But what doesn’t make me sad is the cyclic and generational nature of anime. The big-spending anime fanbase, even in Japan, was sort of a volatile thing. One common way to smell an otaku is to see if they’re of a certain age and still living their lives around anime, manga, and games. That is to say most people who grow up with the stuff, in Japan, largely age out of it. It’s safe to say that far most Japanese males who grew up in the past 20 years have played video games and watched some kind of popular anime that isn’t just for kids. But people grow up, grow old, grow out of it. So it is not a stupid thing to do for anime and manga producers to chase trends, and they do.
I think the paradigm has to shift, for oversee licensees and marketing folks, to generate, capture, and ride the wave as people grow up with anime. Unlike troll dolls and tickle-me-Elmos, anime can change!
Generate: anime producers in Japan and abroad have to work together to target the kids of today. Kids meaning middle school and younger. Sure, it’s not easy to look for the next Pokemon or Yugioh, but the focus is on the demographic, and not the reach. It’s ok to go niche, although I don’t think that is really an option in America. And who knows, it’s possible that something actually creative (*gasp*) take shape and become a genuine fad. With video gaming so second-nature to today’s youth culture, that’s a great gateway for anime…perhaps. A big hit will more than pay for itself, but what I’m talking about is seeding, and you can do that with less.

★ ★ ★ ★

- **SET TASK**:
According to the text on anime fans, which age group is meant by "the kids of today"?

★ ★ ★ ★

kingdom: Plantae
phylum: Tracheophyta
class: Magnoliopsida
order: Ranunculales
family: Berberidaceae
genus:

★ ★ ★ ★

- **TASK OUTPUT**:
Kids in middle school and younger.